In ordinary discourse, an event is a happening lasting a finite duration during which some object changes its properties.
So, two events are the same if they are both events of the same object having the same property at the same time. A possible-worlds analysis of events might be the way to solve this problem of change.
Physicists, instead, adopt the idealization that a basic event is a point event: No objects need to be involved. The point event is specified relative to a reference frame. A physicist's event might be that an electron is there at that point in space at that point in time.
A point event might involve multiple properties, such as the value not only of the electromagnetic field but also the mass. Your trip to the supermarket to buy carrots is, in principle, analyzable as a collection of a great many point events. The point event is ontologically fundamental in the sense that an object is just a process which is composed of a, usually continuous, series of events.
A mathematical space is a collection of points, and the points need not represent real, physical space. Depending on the mathematical space, a point might represent anything, for example, an ordered-pair consisting of an item's sales price in dollars, and a salesperson's name. These points would compose a two-dimensional space, but the points of a real space, that is, a physical space, can only be spatial locations, that is, places.
For other philosophers it is unacceptable because it involves infinity, namely an infinitesimal size. Inin order to avoid point events altogether, Bertrand Russell and A. Whitehead developed a theory of time based on the assumption that all events in spacetime have a finite, non-zero duration.
They believed this defintion of event is closer to our common sense, our informal beliefs about events. McTaggart argued early in the twentieth century that events change. Many other philosophers those of the so-called B-camp believe it is improper to consider an event to be something that can change, and that the error is in not using the word "change" properly.

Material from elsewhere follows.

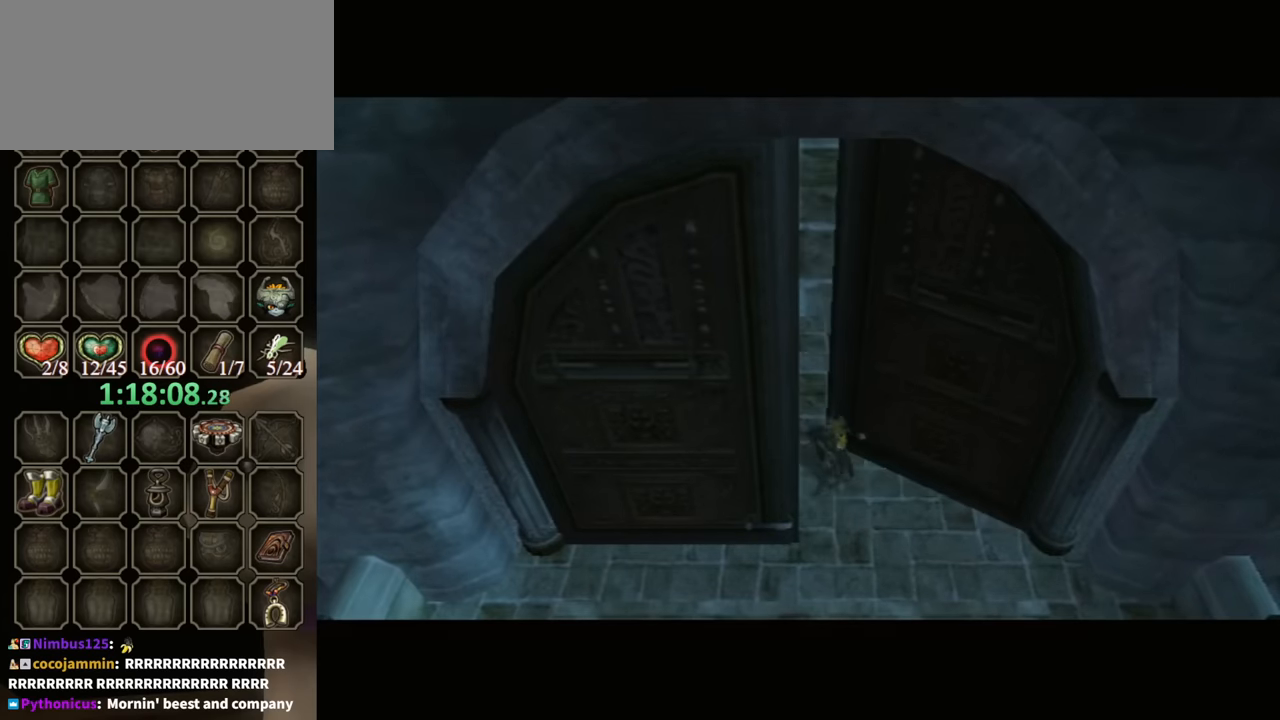
{"buttons": [], "left_stick": "center", "right_stick": "center", "events": []}
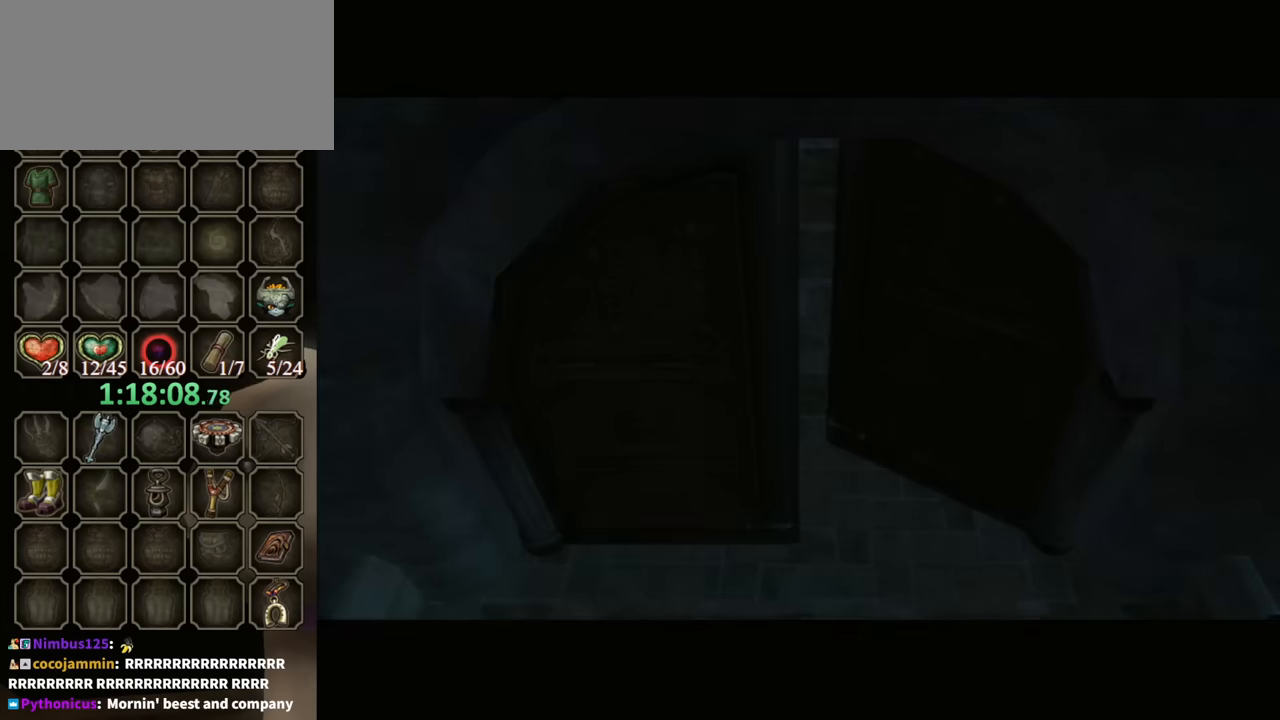
{"buttons": [], "left_stick": "center", "right_stick": "center", "events": []}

This is still an open question in philosophy, but physicists generally use the term "event" as the B-theorists do, namely as something that does not change.So for this equation right over here, we have an infinite number of solutions.
Let's think about this one right over here in the middle. So once again, let's try it. Find k if the following system of equations has a unique solution 2x + (k - 1)y = 6 3x + (2k + 1)y = 9 2.
Find k if the following system of equations has infinite solutions kx + 3y = k - 3 12x + ky = k 3.
In quantum mechanics, the Schrödinger equation is a mathematical equation that describes the changes over time of a physical system in which quantum effects, such as wave–particle duality, are webkandii.com systems are referred to as quantum (mechanical) systems. The equation is considered a central result in the study of quantum systems, and its derivation was a significant landmark in. Heroes and Villains - A little light reading. Here you will find a brief history of technology. Initially inspired by the development of batteries, it covers technology in general and includes some interesting little known, or long forgotten, facts as well as a few myths about the development of technology, the science behind it, the context in which it occurred and the deeds of the many. A nxn homogeneous system of linear equations has a unique solution (the trivial solution) if and only if its determinant is non-zero. If this determinant is zero, then the system has an infinite number of solutions.
Relativity and the Separation Formula. The bizarre effects of Special Relativity, introduced by Albert Einstein in , are manifest as time dilation, length contraction, and varying mass. Thus, as an object moves faster, time (t) passes more slowly for it, its length in the direction of motion (l) shrinks, and its mass (m) webkandii.com the velocity of light, time would stand still, length in.
Proof that any linear system cannot have exactly 2 solutions. Ask Question. which would mean the system has 2 infinite solutions. However, I don't think this is rigorous enough and nor do I understand completely why its true.
Can anyone help in explaining (correcting) and elaborating on the intuition and proof of this? Let's imagine. Time. Time is what a clock is used to measure.
Information about time tells the durations of events, and when they occur, and which events happen before which others, so time has a very significant role in the universe's organization.
Together they are a system of linear equations. Can you discover the values of x and y yourself? (Just have a go, play with them a bit.).